場中幾人都安靜下來,聽領導講話。朱慈炯繼續道:“金將軍帶三千精銳,軍中所有馬匹和軍士隨你挑選。官將軍帶步卒,李將軍帶剩餘騎兵,劉將軍帶領本部兵馬,我們好好和韃子周旋一番!”
豪言壯語說完,各種軍事和後勤的準備工作如山。但金聲桓說,不可能籌備完全,有什麼條件用什麼條件,兵貴神速,只准備一天。明日三更造飯,馬匹裹了蹄子,天亮前就出發。走哪條路,去哪裡,他沒說。朱慈炯選擇信任他。
官撫民則重新調整了編制,將一些總和哨進行重編,突圍後軍隊層級的混亂被重新理順。
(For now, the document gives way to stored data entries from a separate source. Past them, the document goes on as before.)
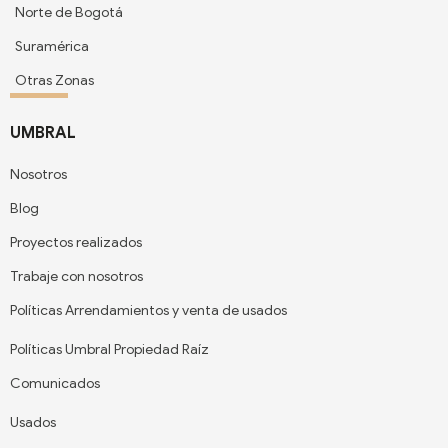
Norte de Bogotá
Suramérica
Otras Zonas
UMBRAL
Nosotros
Blog
Proyectos realizados
Trabaje con nosotros
Políticas Arrendamientos y venta de usados
Políticas Umbral Propiedad Raíz
Comunicados
Usados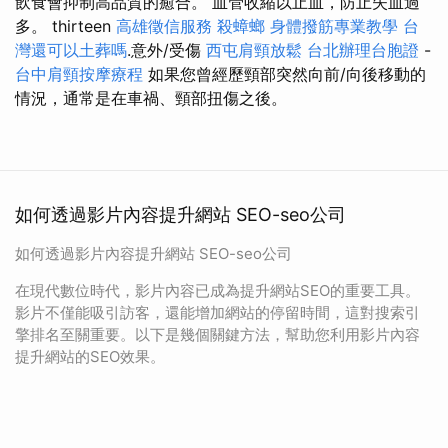
飲食會抑制高品質的癒合。 血管收縮以止血，防止失血過
多。 thirteen
高雄徵信服務
殺蟑螂
身體撥筋專業教學
台
灣還可以土葬嗎
.意外/受傷
西屯肩頸放鬆
台北辦理台胞證
-
台中肩頸按摩療程
如果您曾經歷頸部突然向前/向後移動的
情況，通常是在車禍、頸部扭傷之後。
如何透過影片內容提升網站 SEO-seo公司
如何透過影片內容提升網站 SEO-seo公司
在現代數位時代，影片內容已成為提升網站SEO的重要工具。
影片不僅能吸引訪客，還能增加網站的停留時間，這對搜索引
擎排名至關重要。以下是幾個關鍵方法，幫助您利用影片內容
提升網站的SEO效果。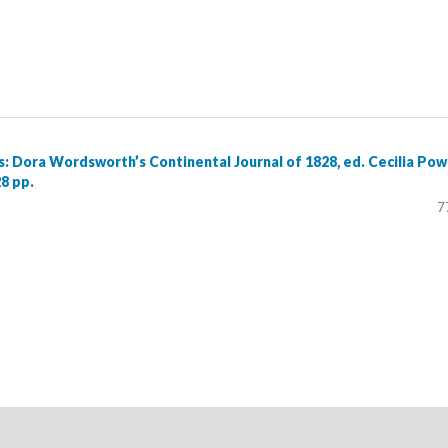
: Dora Wordsworth’s Continental Journal of 1828, ed. Cecilia Powe
8 pp.
7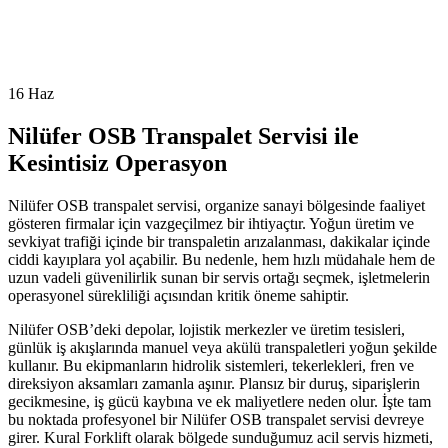
16
Haz
Nilüfer OSB Transpalet Servisi ile
Kesintisiz Operasyon
Nilüfer OSB transpalet servisi, organize sanayi bölgesinde faaliyet
gösteren firmalar için vazgeçilmez bir ihtiyaçtır. Yoğun üretim ve
sevkiyat trafiği içinde bir transpaletin arızalanması, dakikalar içinde
ciddi kayıplara yol açabilir. Bu nedenle, hem hızlı müdahale hem de
uzun vadeli güvenilirlik sunan bir servis ortağı seçmek, işletmelerin
operasyonel sürekliliği açısından kritik öneme sahiptir.
Nilüfer OSB’deki depolar, lojistik merkezler ve üretim tesisleri,
günlük iş akışlarında manuel veya akülü transpaletleri yoğun şekilde
kullanır. Bu ekipmanların hidrolik sistemleri, tekerlekleri, fren ve
direksiyon aksamları zamanla aşınır. Plansız bir duruş, siparişlerin
gecikmesine, iş gücü kaybına ve ek maliyetlere neden olur. İşte tam
bu noktada profesyonel bir Nilüfer OSB transpalet servisi devreye
girer. Kural Forklift olarak bölgede sunduğumuz acil servis hizmeti,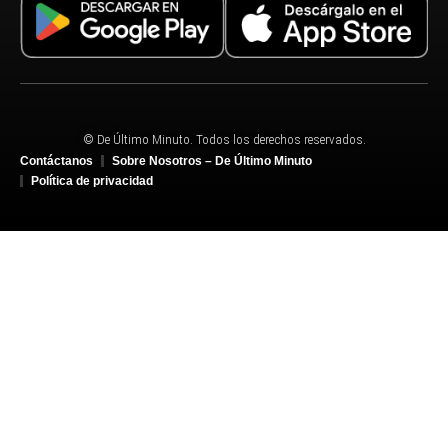
© De Último Minuto. Todos los derechos reservados.
Contáctanos
Sobre Nosotros – De Último Minuto
Política de privacidad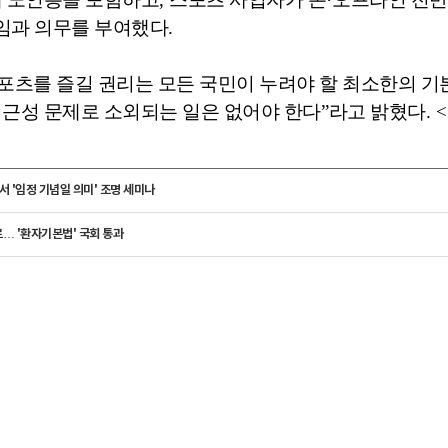
책임과 의무를 부여했다
.
포츠를 즐길 권리는 모든 국민이 누려야 할 최소한의 기
근성 문제로 소외되는 일은 없어야 한다
”
라고 밝혔다
. <
서 '임정 기념일 의미' 조명 세미나
로… '환자기본법' 국회 통과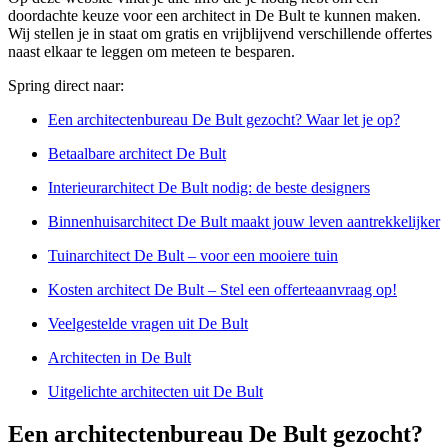
doordachte keuze voor een architect in De Bult te kunnen maken.
Wij stellen je in staat om gratis en vrijblijvend verschillende offertes
naast elkaar te leggen om meteen te besparen.
Spring direct naar:
Een architectenbureau De Bult gezocht? Waar let je op?
Betaalbare architect De Bult
Interieurarchitect De Bult nodig: de beste designers
Binnenhuisarchitect De Bult maakt jouw leven aantrekkelijker
Tuinarchitect De Bult – voor een mooiere tuin
Kosten architect De Bult – Stel een offerteaanvraag op!
Veelgestelde vragen uit De Bult
Architecten in De Bult
Uitgelichte architecten uit De Bult
Een architectenbureau De Bult gezocht?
李成棟也調整了隊伍,由於優質戰馬被金聲桓帶走,剩下的馬匹無法讓著三千騎兵完成衝鋒的動作,他安排了五百人作為傳統騎兵,其他人恢復了騎馬步兵的身份——機動到指定地域結陣,用步銃做武器進行戰鬥。劉良佐這邊的農民軍戰士作戰十分勇敢,不過紀律太差,訓練也不足,前幾日在平原上和關寧鐵騎對陣,吃過不少虧。這時候也來不及重新訓練,只能作為輔兵去填線。反而是這次朱慈炯帶來的沂州民兵戰力不錯,統統編入了官撫民的軍隊中。
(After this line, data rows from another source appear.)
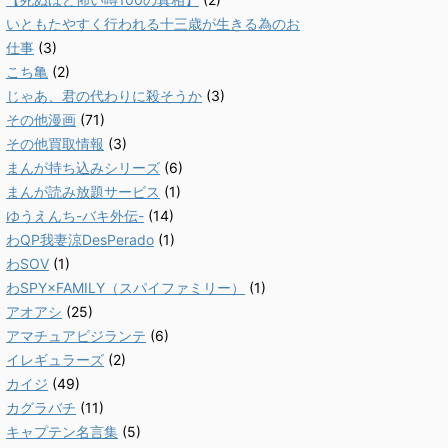
いともたやすく行われる十三歳が生きる為のお
仕事
(3)
こち亀
(2)
じゃあ、君の代わりに殺そうか
(3)
その他漫画
(71)
その他買取情報
(3)
まんが持ち込みシリーズ
(6)
まんが読み放題サービス
(1)
ゆうえんち-バキ外伝-
(14)
わQP我妻涼DesPerado
(1)
わSOV
(1)
わSPY×FAMILY（スパイファミリー）
(1)
アオアシ
(25)
アマチュアビジランテ
(6)
イレギュラーズ
(2)
カイジ
(49)
カグラバチ
(11)
キャプテン名言集
(5)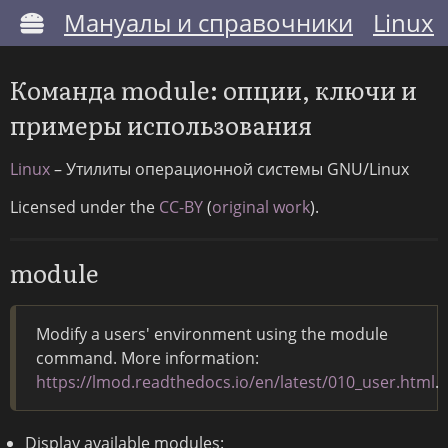
Мануалы и справочники
Linux
Команда module: опции, ключи и
примеры использования
Linux
– Утилиты операционной системы GNU/Linux
Licensed under the
CC-BY
(
original work
).
module
Modify a users' environment using the module
command. More information:
https://lmod.readthedocs.io/en/latest/010_user.html
.
Display available modules: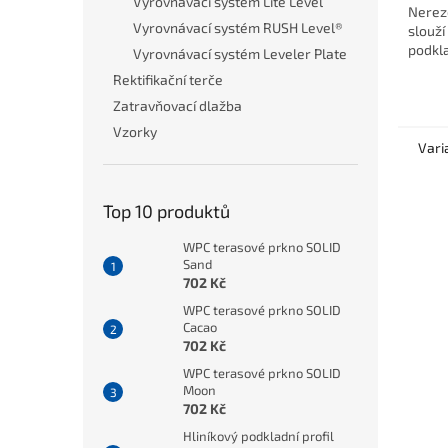
Vyrovnávací systém Lite Level
Nerez
Vyrovnávací systém RUSH Level®
slouží
podkl
Vyrovnávací systém Leveler Plate
Rektifikační terče
Zatravňovací dlažba
Vzorky
Vari
Top 10 produktů
WPC terasové prkno SOLID
Sand
702 Kč
WPC terasové prkno SOLID
Cacao
702 Kč
WPC terasové prkno SOLID
Moon
702 Kč
Hliníkový podkladní profil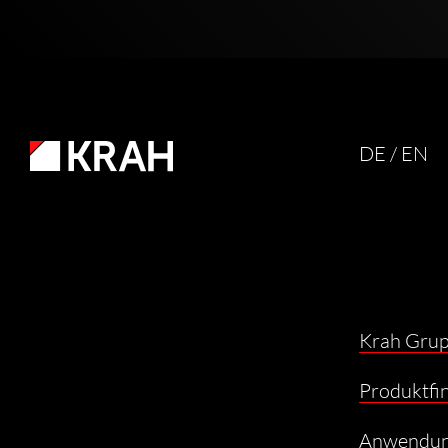
DE
/ EN
Krah Gru
Produktfi
Anwendu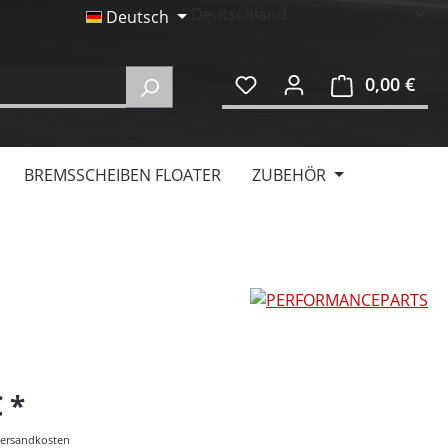
Deutsch
0,00 €
Ware
BREMSSCHEIBEN FLOATER
ZUBEHÖR
€
 Versandkosten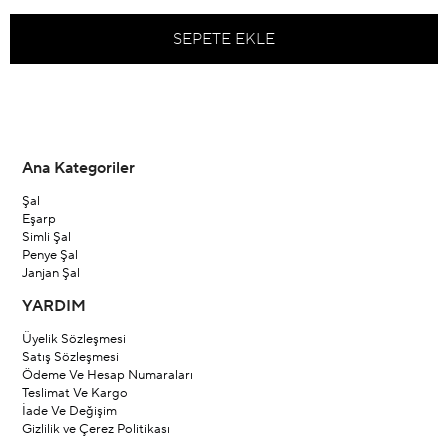
Ana Kategoriler
Şal
Eşarp
Simli Şal
Penye Şal
Janjan Şal
YARDIM
Üyelik Sözleşmesi
Satış Sözleşmesi
Ödeme Ve Hesap Numaraları
Teslimat Ve Kargo
İade Ve Değişim
Gizlilik ve Çerez Politikası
金聲桓出擊的當日拂曉,官撫民發起了規模宏大的佯攻。清軍在臨清南側的幾道壕溝防線再次失守,他們像往日一樣,等待沂州農軍的陣線拉長,然後再進行自己熟練的騎兵側擊。
官撫民的前鋒果然再次衝到臨清城下,地面開始顫動,數不清的騎兵從西側出現,沿著壕溝開始攻擊。但這次不一樣,沂州的步兵沒有結陣,而是紛紛跳入壕溝,或者結成一個個二三十人的小型圓陣。圓陣中前排士兵銃刺向外,後排士兵則紛紛開始射擊。不一會兒,壕溝中也開始射擊,戰場上白色硝煙瀰漫。
關寧鐵騎鑿穿了沂州步卒的陣型,不對,談不上擊穿。是騎兵們從壕溝和小圓陣之間穿行而過。只是沿途的側擊,讓他們損失近半。剩下的騎兵們,完全不聽軍官的號令,一窩蜂地逃離了戰場,都是來吃餉的,拼什麼命啊,拼命還怎麼賺錢呢?